To the Editor:
Dear Mr. President,
You’ve rather perplexed me, sir.
Six years ago as a U.S. senator, you announced that you opposed “the effort to increase America’s debt limit.”
You rightfully upbraided the Bush administration for “a debt problem,” dependence on foreign assistance, “reckless fiscal policies” and continually shifting “the burden of bad choices ... onto the backs of our children and grandchildren.”
Simply put, “Americans deserve better.” You were right.
Yet, here we are, five years and $8 trillion of additional debt later and you’ve again spent past the debt ceiling of $16.4 trillion.
What happened, sir?
Did you change your mind about the dangers of excessive unfunded spending?
Did you suddenly realize that hard, necessary, responsible choices were more difficult than punting the rusty old can — and our children’s futures — down the barren road?
It’s clear you haven’t forgotten about the future.
For instance, you addressed climate change in your inaugural address, mentioning that we have an obligation not just to ourselves, but to posterity.
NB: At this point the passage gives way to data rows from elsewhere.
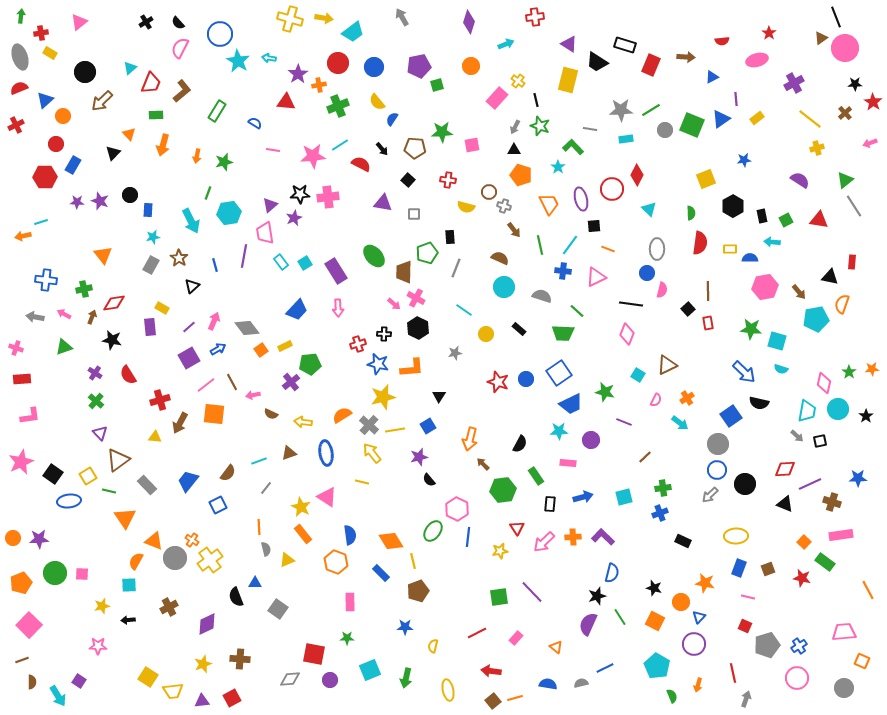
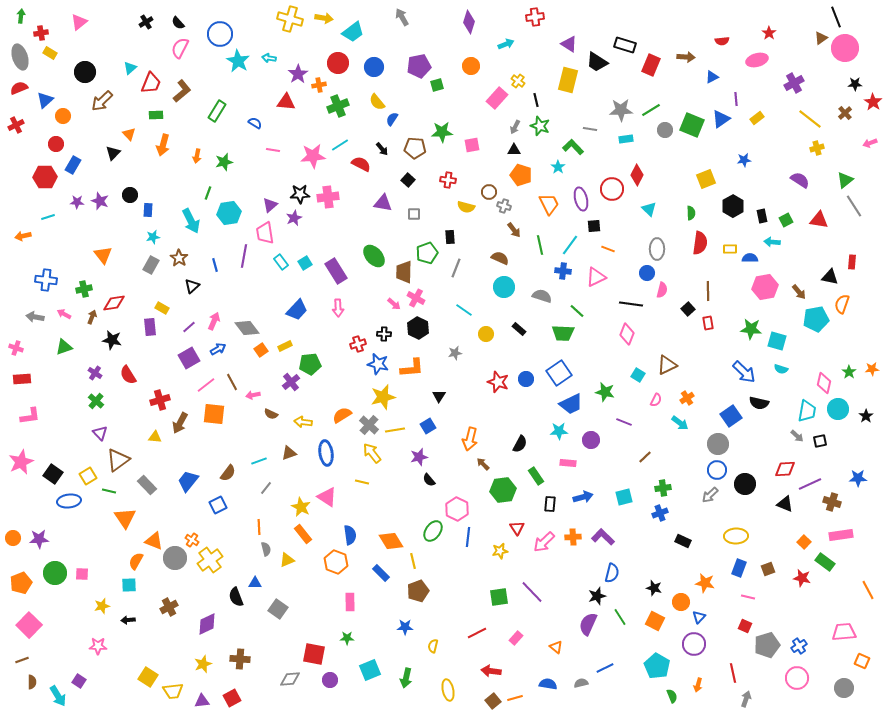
cyan line at (41, 222): moved 7 px right, 5 px up
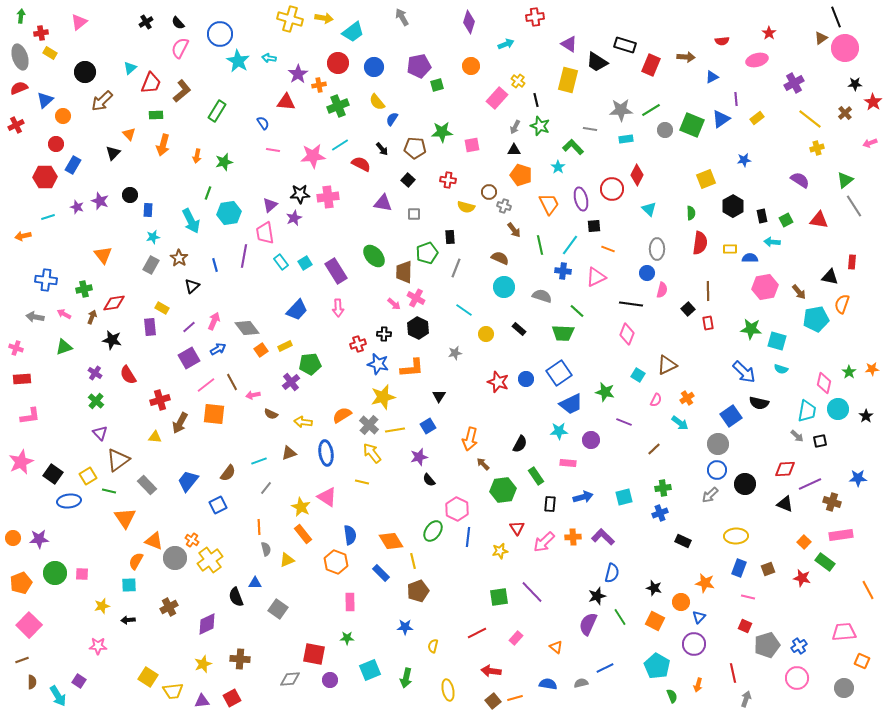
blue semicircle at (255, 123): moved 8 px right; rotated 24 degrees clockwise
purple star at (77, 202): moved 5 px down; rotated 16 degrees clockwise
brown line at (645, 457): moved 9 px right, 8 px up
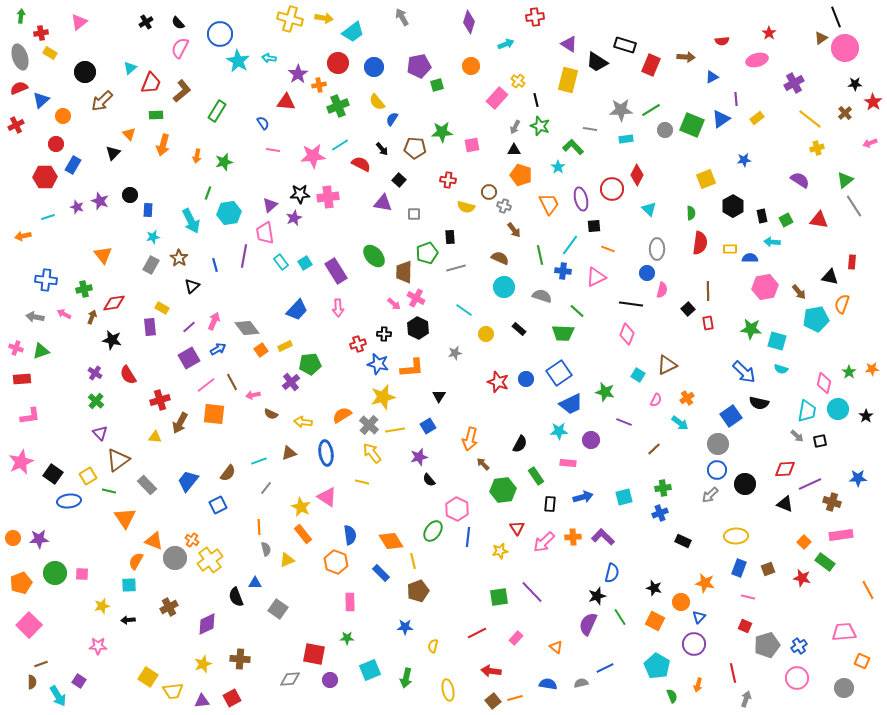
blue triangle at (45, 100): moved 4 px left
black square at (408, 180): moved 9 px left
green line at (540, 245): moved 10 px down
gray line at (456, 268): rotated 54 degrees clockwise
green triangle at (64, 347): moved 23 px left, 4 px down
brown line at (22, 660): moved 19 px right, 4 px down
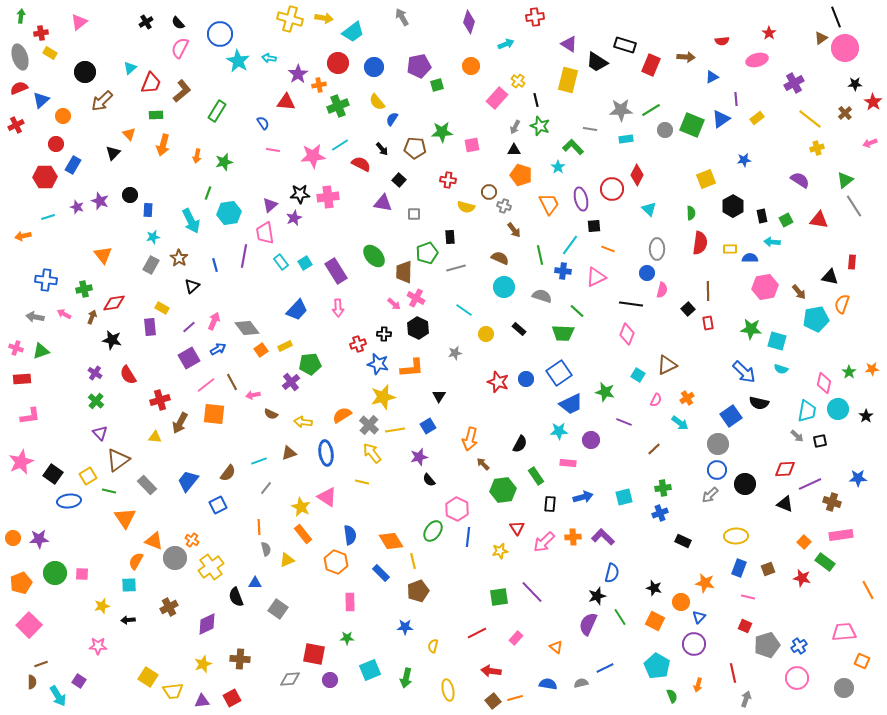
yellow cross at (210, 560): moved 1 px right, 7 px down
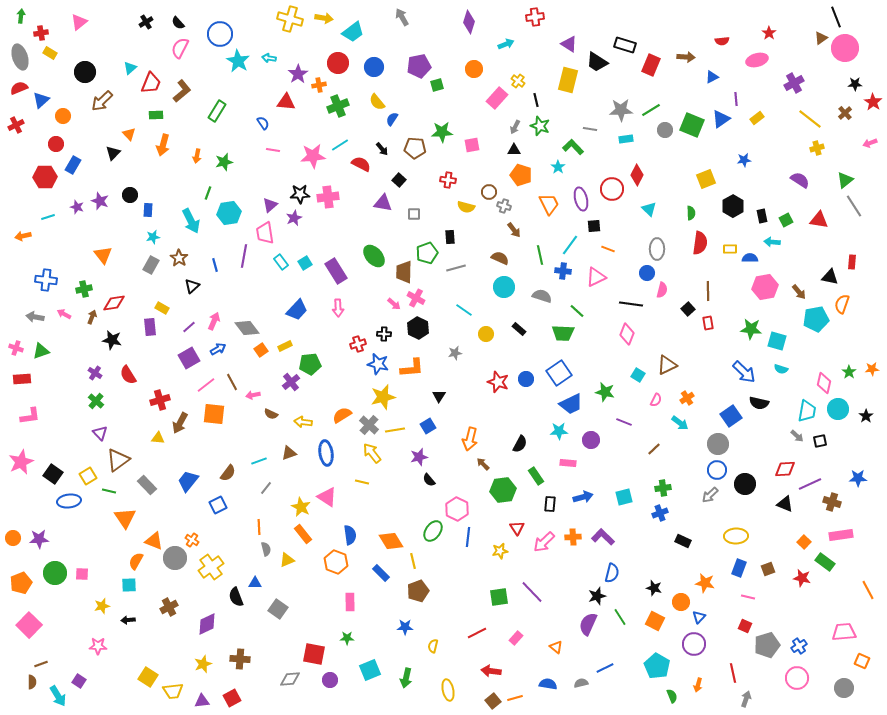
orange circle at (471, 66): moved 3 px right, 3 px down
yellow triangle at (155, 437): moved 3 px right, 1 px down
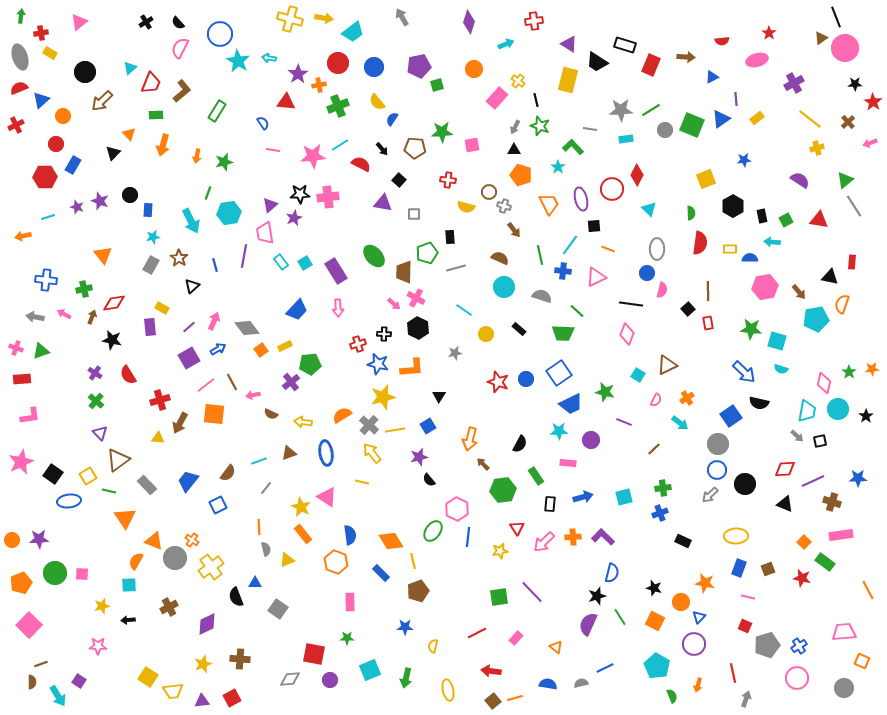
red cross at (535, 17): moved 1 px left, 4 px down
brown cross at (845, 113): moved 3 px right, 9 px down
purple line at (810, 484): moved 3 px right, 3 px up
orange circle at (13, 538): moved 1 px left, 2 px down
You correctly stated that a failure to act would “betray our children and future generations.”
Why does that same logic not apply to the burdensome debt currently betraying our future generations?
You were right in 2006; these spend-now, pay-later policies were bad for posterity under Bush and they’re even worse now.
Get us back on track with responsible spending.
After all, as you once asked, “If we can’t aspire to something better, then why get into politics?”
Mr. President, sorry to leave so soon, but I must balance my checkbook.